Despite the presence of a magically shrunken boy in its bustling ant-colony setting, The Ant Bully exhibits little of the humanity that characterized Pixar’s 1998 arthropod adventure A Bug’s Life. It’s a deficiency mainly attributable to animation lacking in original, engaging personality, with its milieu (anthill interiors and towering grass fields) and human character designs (resembling director John A. Davis’s prior Jimmy Neutron: Boy Genius) rendered with glossy but familiar polish. Fortunately, though, this supernatural tale (based on John Nickle’s children’s book) has enough substance underneath its derivative surface to moderately distinguish itself from the season’s glut of CG kiddie films, championing the values of friendship, community, and selflessness with a wholesome earnestness that helps eclipse the predictable series of gags involving butts, crotches, and bodily waste.

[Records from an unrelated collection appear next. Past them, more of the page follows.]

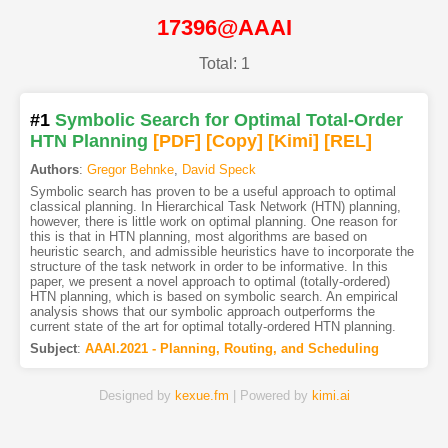
17396@AAAI
Total: 1
#1
Symbolic Search for Optimal Total-Order
HTN Planning
[PDF
]
[Copy]
[Kimi
]
[REL]
Authors
:
Gregor Behnke
,
David Speck
Symbolic search has proven to be a useful approach to optimal
classical planning. In Hierarchical Task Network (HTN) planning,
however, there is little work on optimal planning. One reason for
this is that in HTN planning, most algorithms are based on
heuristic search, and admissible heuristics have to incorporate the
structure of the task network in order to be informative. In this
paper, we present a novel approach to optimal (totally-ordered)
HTN planning, which is based on symbolic search. An empirical
analysis shows that our symbolic approach outperforms the
current state of the art for optimal totally-ordered HTN planning.
Subject
:
AAAI.2021 - Planning, Routing, and Scheduling
Designed by
kexue.fm
| Powered by
kimi.ai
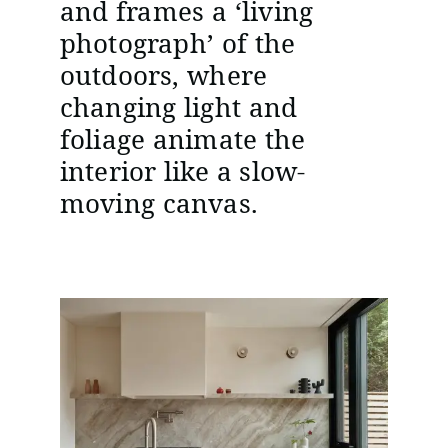
and frames a ‘living
photograph’ of the
outdoors, where
changing light and
foliage animate the
interior like a slow-
moving canvas.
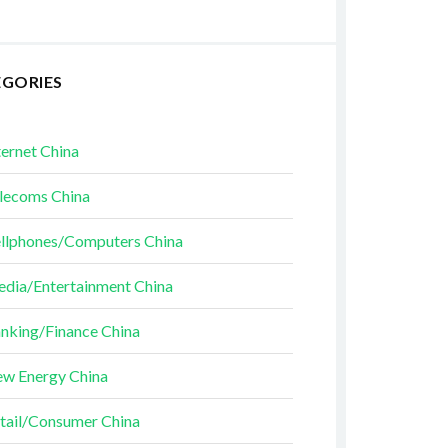
EGORIES
ternet China
lecoms China
llphones/Computers China
dia/Entertainment China
nking/Finance China
w Energy China
tail/Consumer China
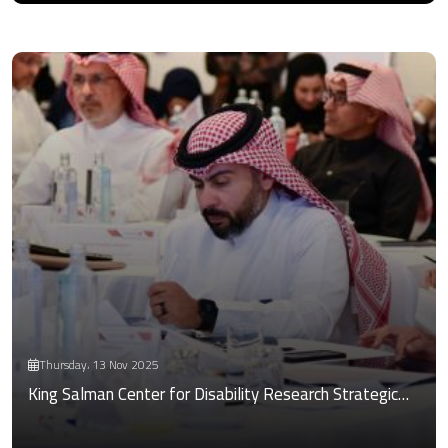
Thursday، 13 Nov 2025
King Salman Center for Disability Research Strategic…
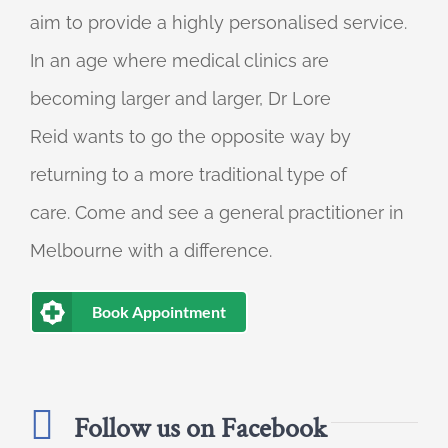
aim to provide a highly personalised service.
In an age where medical clinics are
becoming larger and larger, Dr Lore
Reid wants to go the opposite way by
returning to a more traditional type of
care. Come and see a general practitioner in
Melbourne with a difference.
Book Appointment
Follow us on Facebook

A regular victim of atomic wedgies, outcast Lucas (Zach Tyler) likes to take his anger out on his front lawn’s creepy crawly inhabitants, a habit that compels ant wizard Zoc (Nicolas Cage) to minimize the tyke down to insect size so that he may be punished for his crimes against invertebrates. Forced into servitude by the colony’s queen (Meryl Streep) until he learns to think and act like an ant, Lucas—under the compassionate stewardship of Hova (Julia Roberts)—discovers that both strength and happiness are found in numbers, with his new ant pals preaching a brand of togetherness laced with communist shadings.
Davis’s script is peppered with such political undercurrents, its story also boasting subtle references to issues of unprovoked terrorism (i.e. Lucas’s initial violence toward the ant hill) and the reliability of religious belief (regarding the ants’ origin myths). While none of these ideas are particularly well-developed, neither are they intrusive to the point of distraction, The Ant Bully’s more family-friendly moralizing and climactic King Kong-inspired battle against a sadistic exterminator (Paul Giamatti)—as well as a superb perspective shift during a firecracker explosion—by-and-large drowning out the film’s topical subtextual concerns. An even cursory explanation as to how or why ants possess magic powers, however, would have been nice.
Image/Sound
CGI toons almost always translate well to the small screen. The Ant Bully is no exception: The image is smooth, bright, splendidly saturated, and with no instances of haloing or artifacts, and sound is booming, maybe even a little threatening, which is apt given the nature of the story.
Extras
The “It Takes a Colony” featurette is structured around a really corny interview with one of the beetles from the film and writer-director John A. Davis, but it handily traces the evolution of the film from Tom Hanks’s light bulb moment to bring it to the screen to the voice recording and animation. Other extras include seven promo shorts, a series of additional scenes, an ant habitat TV screensaver with a cute punchline, a theatrical trailer, and previews of other Warner Home Video product.
Overall
The Ant Bully is most inoffensive but bland animation of the year.